Could one take real recorded noise and add that rather than noise generated via algorithm? Wouldn't that force attackers to solve a real problem (removing background noise from an speech sample)?
It's not really solving the "real" problem... If I'm just mashing two audio files together, that's going to be different than someone talking in the middle of a train platform and there will likely be algorithmicly-determinable difference from the artificially generated words and the naturally generated noise.
All of this aside, removing background noise is not a huge issue anymore. We have pretty decent noise-cancellation technology. Speech recognition - the other big component - has advanced a lot in recent times and is actually pretty good, although not for every company/product.

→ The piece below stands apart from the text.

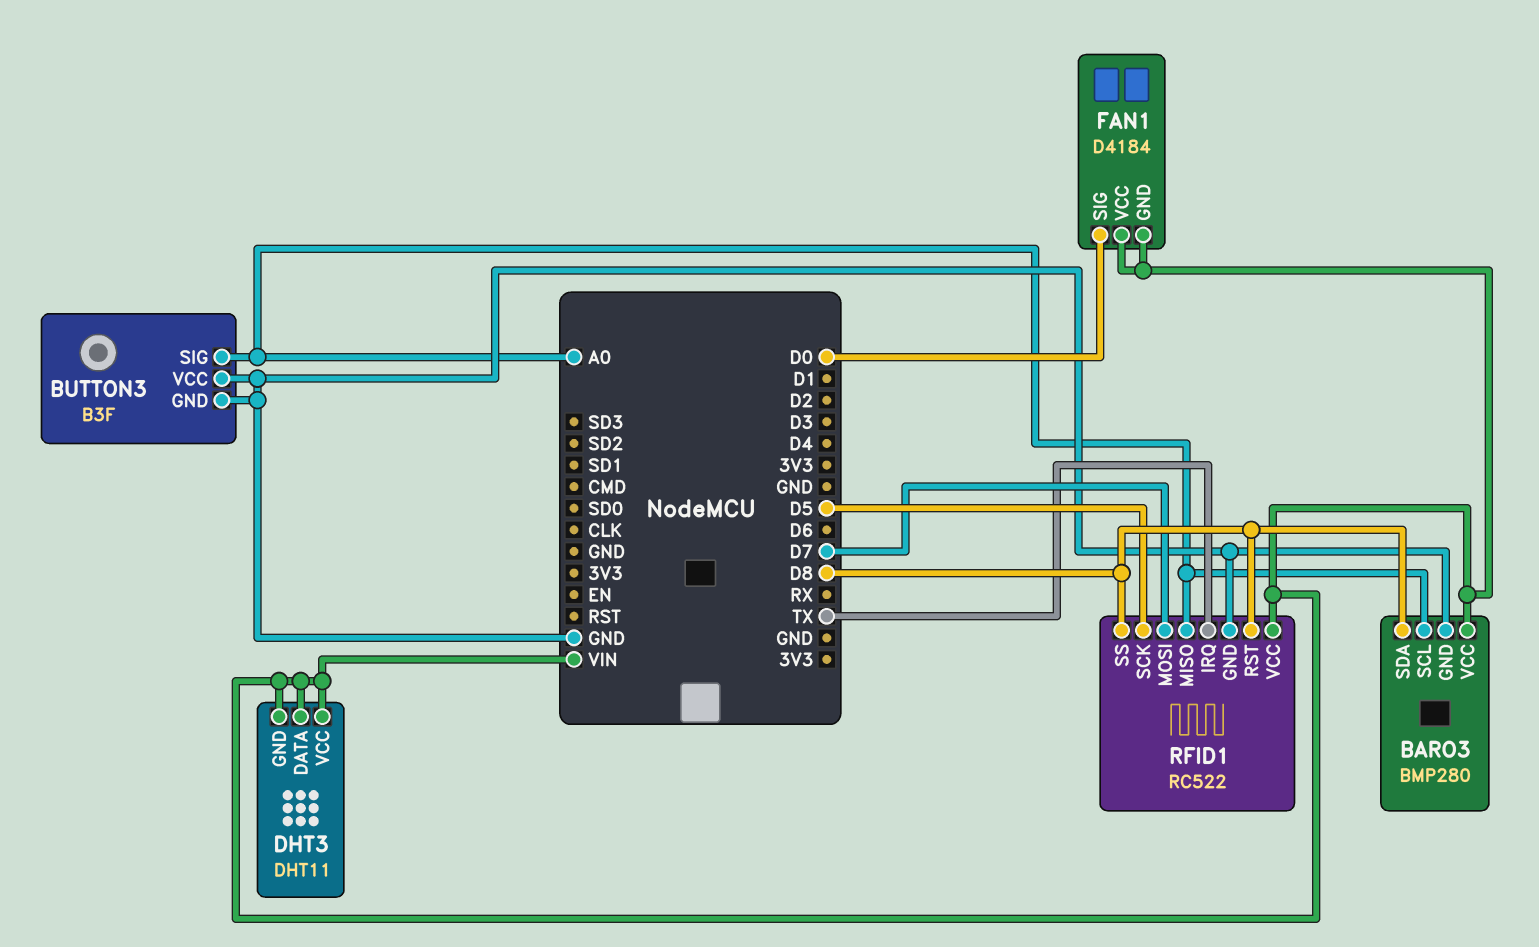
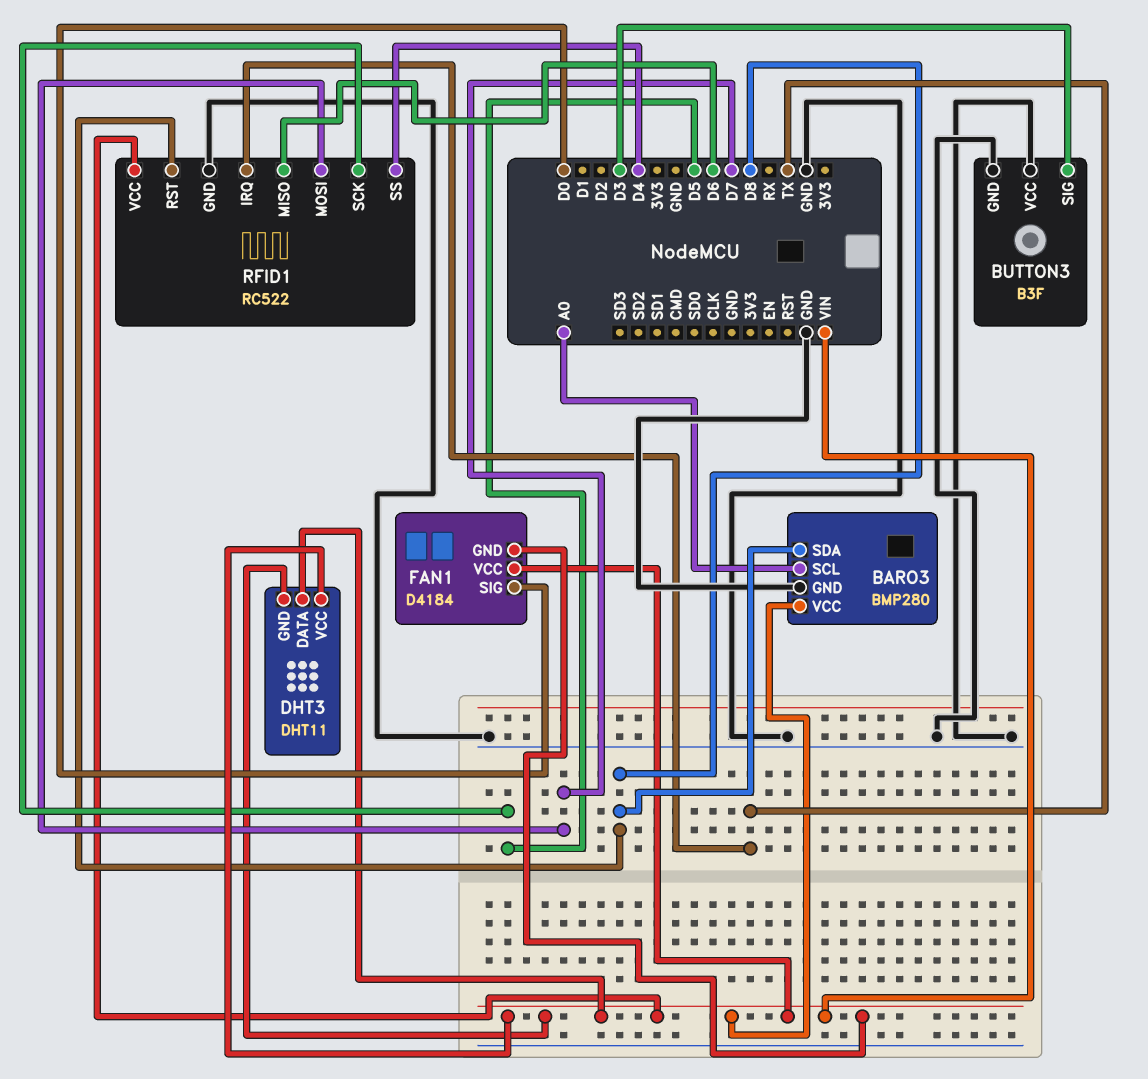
BUTTON3 pin SIG: A0 -> D3
RFID1 pin MISO: A0 -> D6
RFID1 pin SS: D8 -> D4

Even if it would be helpful, you'd have to record an incredible amount of noise in the first place, seeing as you're getting millions of hits a day and if you have a small sample set, the attackers will just figure out the solutions to that sample set and be done.
I'm not saying it's impossible, but I am saying it's probably not worth it at this point. Captchas (in their traditional forms) don't make sense as a long-term strategy anyways.
If the attacker manages to obtain all the random noise, they could index every window in the noise in a k-d-tree and perform an efficient nearest neighbour search for the exact background from the CAPTCHA audio, and then simply subtract the background, giving perfect segmentation in O(log(N)) asymptotic average time complexity for N windows (at 64kHz and 2000 hours of audio, N=460800000, log N = 19.95).